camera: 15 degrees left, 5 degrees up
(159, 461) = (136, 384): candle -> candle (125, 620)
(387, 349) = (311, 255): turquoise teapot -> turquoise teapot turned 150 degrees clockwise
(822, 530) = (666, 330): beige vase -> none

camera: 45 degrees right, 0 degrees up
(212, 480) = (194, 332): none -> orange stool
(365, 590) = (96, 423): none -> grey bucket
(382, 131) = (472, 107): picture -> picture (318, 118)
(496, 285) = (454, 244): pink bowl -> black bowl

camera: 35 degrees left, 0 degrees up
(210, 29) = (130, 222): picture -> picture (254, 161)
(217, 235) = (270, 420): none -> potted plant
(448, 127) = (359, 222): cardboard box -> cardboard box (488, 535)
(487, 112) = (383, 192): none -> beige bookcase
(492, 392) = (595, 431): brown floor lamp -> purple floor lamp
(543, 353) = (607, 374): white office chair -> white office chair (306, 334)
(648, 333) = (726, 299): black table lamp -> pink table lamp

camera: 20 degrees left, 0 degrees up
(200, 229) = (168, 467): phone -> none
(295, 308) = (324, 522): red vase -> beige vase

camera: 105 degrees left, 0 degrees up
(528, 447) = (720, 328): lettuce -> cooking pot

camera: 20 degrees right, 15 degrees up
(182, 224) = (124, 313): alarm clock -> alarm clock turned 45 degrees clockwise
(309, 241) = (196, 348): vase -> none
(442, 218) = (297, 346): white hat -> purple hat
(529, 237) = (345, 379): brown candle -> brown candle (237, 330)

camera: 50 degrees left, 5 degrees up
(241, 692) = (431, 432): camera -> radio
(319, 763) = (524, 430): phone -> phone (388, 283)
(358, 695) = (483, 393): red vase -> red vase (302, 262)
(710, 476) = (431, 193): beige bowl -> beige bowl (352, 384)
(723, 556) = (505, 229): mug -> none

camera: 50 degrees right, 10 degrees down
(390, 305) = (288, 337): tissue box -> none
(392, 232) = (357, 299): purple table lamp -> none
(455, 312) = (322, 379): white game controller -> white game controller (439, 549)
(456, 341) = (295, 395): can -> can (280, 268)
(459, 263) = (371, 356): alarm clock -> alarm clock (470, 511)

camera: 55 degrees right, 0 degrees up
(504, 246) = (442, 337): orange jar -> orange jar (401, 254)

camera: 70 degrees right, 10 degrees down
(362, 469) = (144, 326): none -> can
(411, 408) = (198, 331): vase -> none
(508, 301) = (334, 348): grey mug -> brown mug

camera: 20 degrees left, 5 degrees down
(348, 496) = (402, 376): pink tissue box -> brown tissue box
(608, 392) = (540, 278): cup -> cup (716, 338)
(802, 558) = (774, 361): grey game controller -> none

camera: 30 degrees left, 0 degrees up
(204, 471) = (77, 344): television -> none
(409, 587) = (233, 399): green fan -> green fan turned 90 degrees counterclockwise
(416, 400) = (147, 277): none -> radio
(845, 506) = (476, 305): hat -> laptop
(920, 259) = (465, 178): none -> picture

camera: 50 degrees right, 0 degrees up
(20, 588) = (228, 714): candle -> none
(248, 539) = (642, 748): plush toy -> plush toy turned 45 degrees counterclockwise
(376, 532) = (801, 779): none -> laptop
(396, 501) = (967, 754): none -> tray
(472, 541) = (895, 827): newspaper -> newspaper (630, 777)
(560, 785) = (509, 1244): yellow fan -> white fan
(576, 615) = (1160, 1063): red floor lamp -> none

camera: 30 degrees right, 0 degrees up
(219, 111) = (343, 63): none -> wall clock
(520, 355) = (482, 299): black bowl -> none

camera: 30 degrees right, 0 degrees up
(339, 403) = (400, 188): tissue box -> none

★ ★ ★

**Exercise description:** Each line above from the one with "(487, 112) = (383, 192): none" up to and including the one with "(309, 241) = (196, 348): vase -> none" must be set down exactly, and no line outside that span may appear.

**Expected answer:**
(487, 112) = (383, 192): none -> beige bookcase
(492, 392) = (595, 431): brown floor lamp -> purple floor lamp
(543, 353) = (607, 374): white office chair -> white office chair (306, 334)
(648, 333) = (726, 299): black table lamp -> pink table lamp

camera: 20 degrees left, 0 degrees up
(200, 229) = (168, 467): phone -> none
(295, 308) = (324, 522): red vase -> beige vase

camera: 105 degrees left, 0 degrees up
(528, 447) = (720, 328): lettuce -> cooking pot

camera: 20 degrees right, 15 degrees up
(182, 224) = (124, 313): alarm clock -> alarm clock turned 45 degrees clockwise
(309, 241) = (196, 348): vase -> none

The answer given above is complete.